Is Zoom safe?

'Zoombombing,' other vulnerabilities patched

As video conference platform Zoom gained hundreds of thousands of new users amid the coronavirus pandemic, researchers and tech experts pointed out privacy and security flaws within Zoom's technology.

But Zoom has made a number of regular changes and updates to the platform since these reports of privacy and security flaws started gaining traction in March and April, leading some users to feel more confident that the app is safe to use.

Zoom faced a number of new challenges due to an unprecedented surge in users as COVID-19 forced employees to work from home and students to learn from home amid local lockdown restrictions.

In this April 2, 2020, frame from a Zoom video, the Rev. Laura Everett in Boston delivers a sermon for Boston’s First Baptist Church. (The Rev. Laura E. Everett via AP)

The conferencing platform grew from 10 million daily video call participants in 2019 to 300 million in April. Since then,  Zoom has faced skepticism from Congressstate lawmakers and the FBI over privacy and security concerns.

One such concern was a viral trend called "Zoombombing" that made headlines for at least two weeks until the issue was resolved. The act allowed internet trolls to hack into protected conference calls or otherwise enter unprotected calls to disrupt meetings.

Some Zoombombing incidents were pranks but others sparked safety concerns because of the violent nature of the material being shared by these disruptive "trolls." Some shared racist comments, pornographic images or other insensitive material on professional calls or in messages.
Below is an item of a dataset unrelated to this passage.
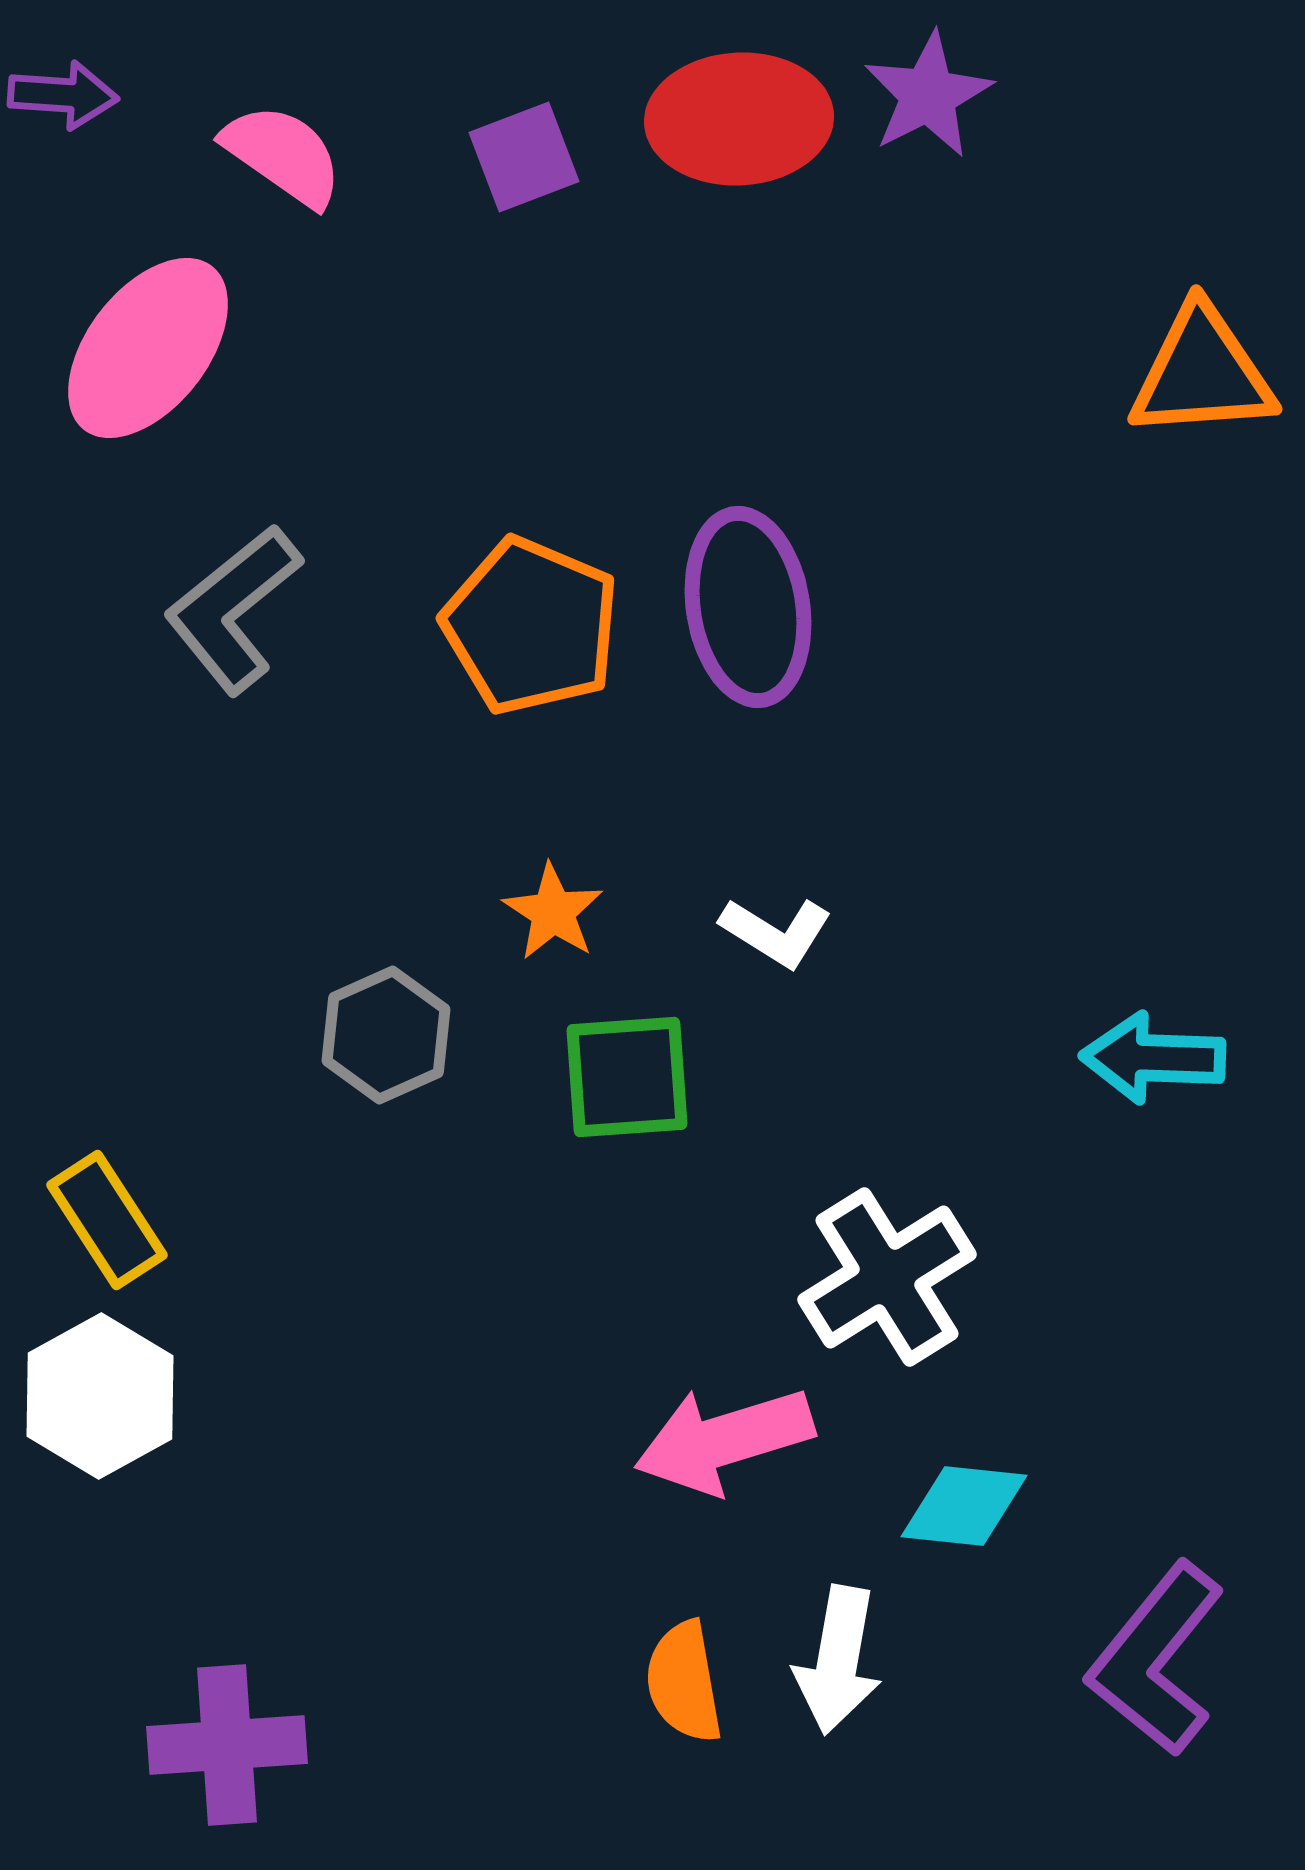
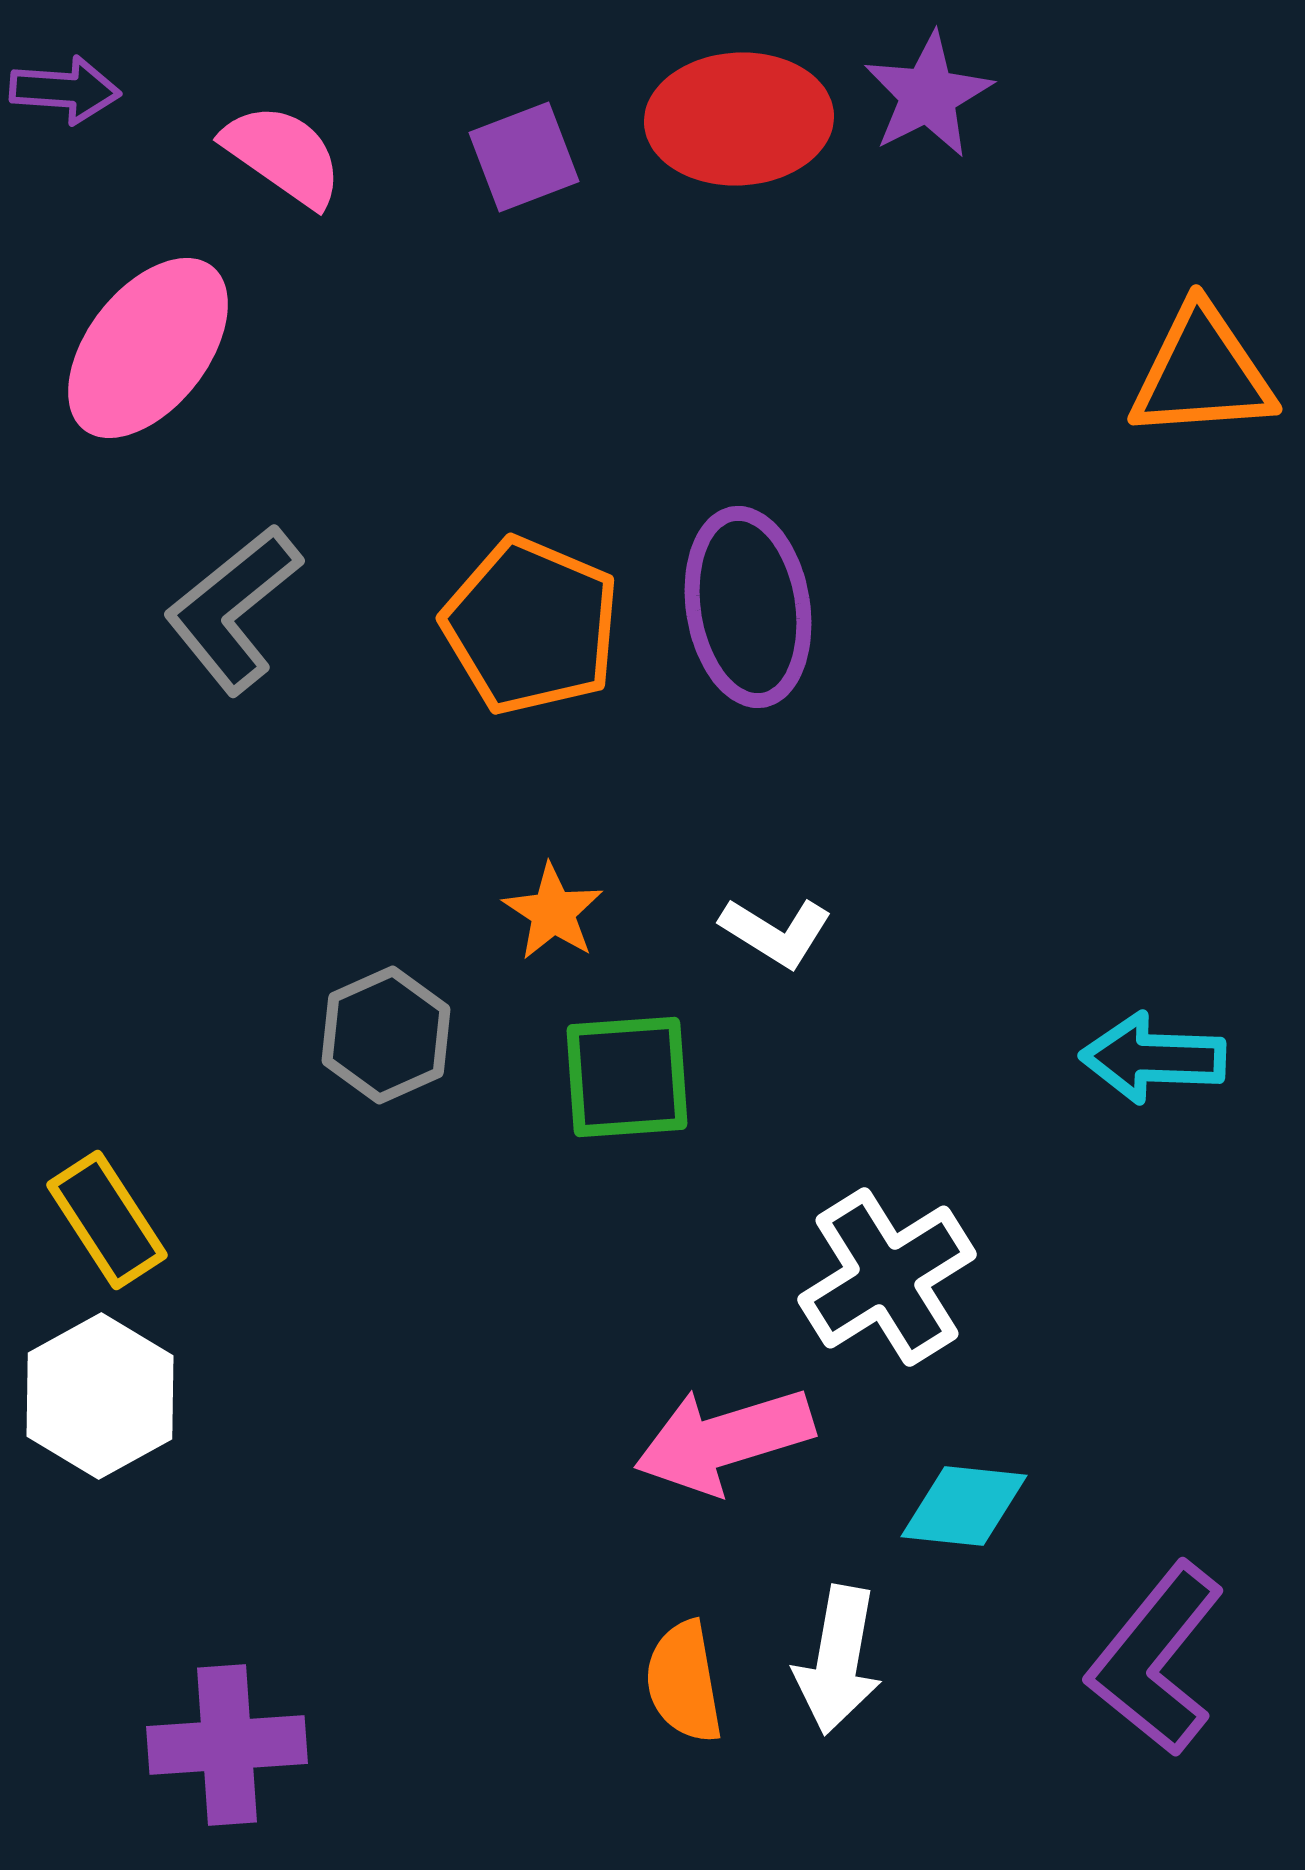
purple arrow: moved 2 px right, 5 px up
Some virtual classrooms were affected by the trend.

Zoom, however, quickly took care of the vulnerabilities that allowed Zoombombing to happen, including password requirements, screen-sharing limitations, hosts' ability to chose which participants can join calls  and other basic setting changes, according to a regularly updated blog post.
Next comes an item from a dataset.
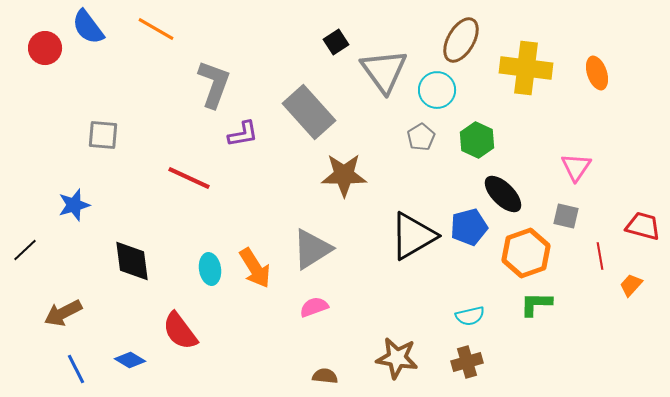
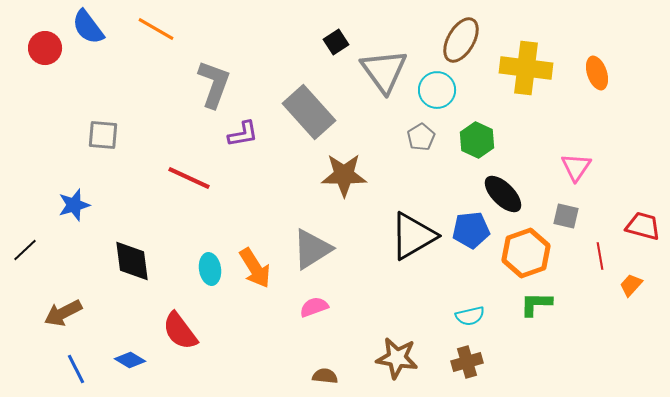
blue pentagon at (469, 227): moved 2 px right, 3 px down; rotated 9 degrees clockwise
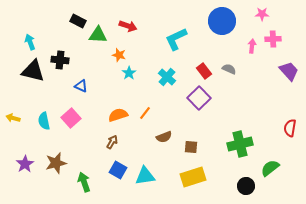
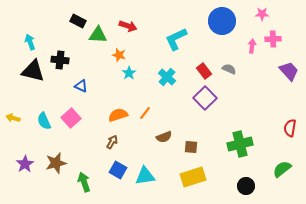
purple square: moved 6 px right
cyan semicircle: rotated 12 degrees counterclockwise
green semicircle: moved 12 px right, 1 px down
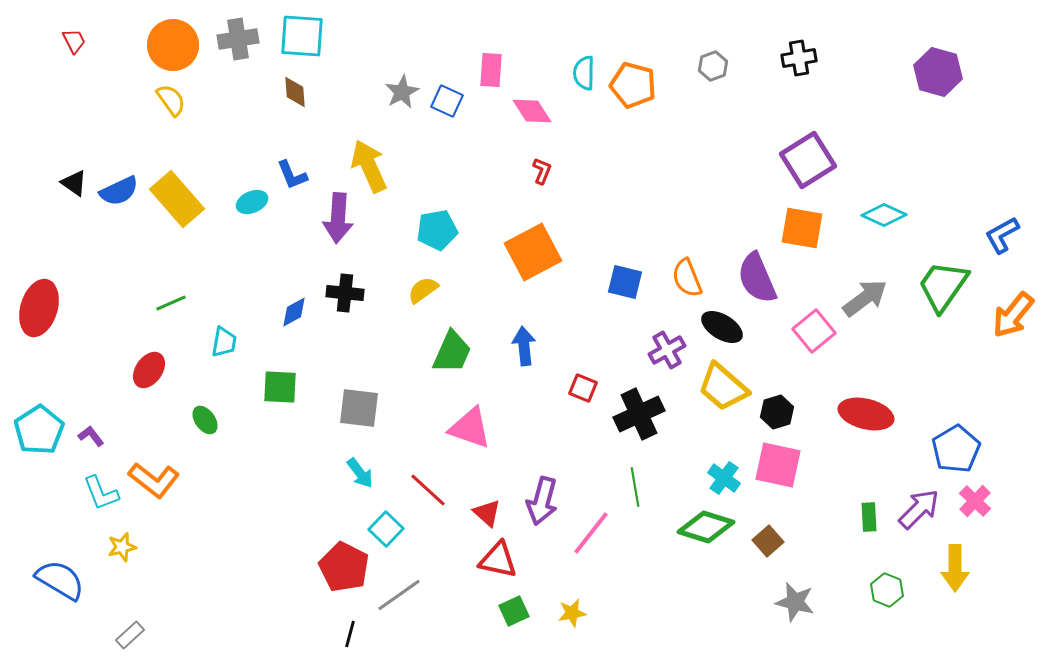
In this image made in Topeka, Kan., through Zoom video conferencing, J.G. Scott, director of the Kansas Legislative Research Department, discusses a new fiscal forecast during a news conference conducted online Monday, April 20, 2020. (AP Photo/John

But the platform's flaws didn't stop there. Zoom also came under fire for giving Facebook and LinkedIn access to some user information such as usernames and email addresses, even if users had taken measures to conceal information, according to a lawsuit against the company.
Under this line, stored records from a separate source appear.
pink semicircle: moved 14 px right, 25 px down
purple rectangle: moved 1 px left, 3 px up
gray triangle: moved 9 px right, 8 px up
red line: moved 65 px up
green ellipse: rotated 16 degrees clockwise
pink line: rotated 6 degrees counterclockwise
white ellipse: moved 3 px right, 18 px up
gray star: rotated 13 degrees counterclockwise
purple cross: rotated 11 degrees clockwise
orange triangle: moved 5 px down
Zoom quickly addressed this issue soon after reports of the flaw and disabled its "log in with Facebook" feature.

In April, the University of Toronto's Citizen Lab published findings that highlighted Zoom's ties to China and other privacy flaws, including outdated encryption standards.

"In our urgency to come to the aid of people around the world during this unprecedented pandemic, we added server capacity and deployed it quickly — starting in China, where the outbreak began. In that process, we failed to fully implement our usual geo-fencing best practices," Zoom CEO Eric Yuan said in an April 3 response to the study.

Yuan has been transparent about the company's flaws and efforts to fix those flaws.